Copy out every line of text in the listing below character for character, leaving out the pictures.

'''

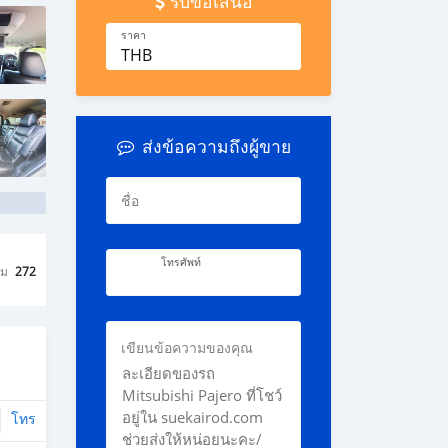
รับข้อเสนอ
ราคา
THB
ส่งข้อความถึงผู้ขาย
ชื่อ
โทรศัพท์
ชม
272
เขียนข้อความของคุณ
โทร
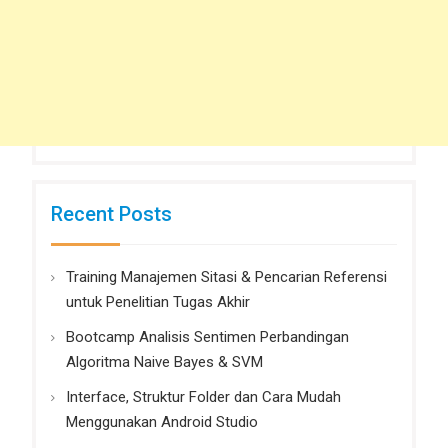
Recent Posts
Training Manajemen Sitasi & Pencarian Referensi
untuk Penelitian Tugas Akhir
Bootcamp Analisis Sentimen Perbandingan
Algoritma Naive Bayes & SVM
Interface, Struktur Folder dan Cara Mudah
Menggunakan Android Studio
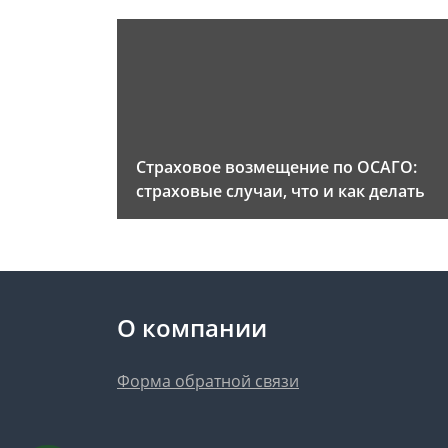
Страховое возмещение по ОСАГО:
страховые случаи, что и как делать
О компании
Форма обратной связи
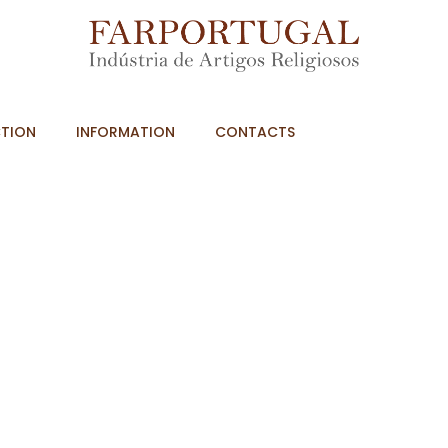
TION
INFORMATION
CONTACTS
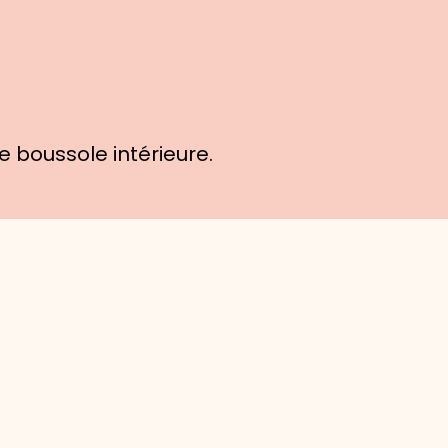
 boussole intérieure.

'''

**Result**
รับข้อเสนอ
ราคา
THB
ส่งข้อความถึงผู้ขาย
ชื่อ
โทรศัพท์
ชม
272
เขียนข้อความของคุณ
โทร
Recent Posts
Training Manajemen Sitasi & Pencarian Referensi
untuk Penelitian Tugas Akhir
Bootcamp Analisis Sentimen Perbandingan
Algoritma Naive Bayes & SVM
Interface, Struktur Folder dan Cara Mudah
Menggunakan Android Studio
Страховое возмещение по ОСАГО:
страховые случаи, что и как делать
О компании
Форма обратной связи
TION
INFORMATION
CONTACTS
 boussole intérieure.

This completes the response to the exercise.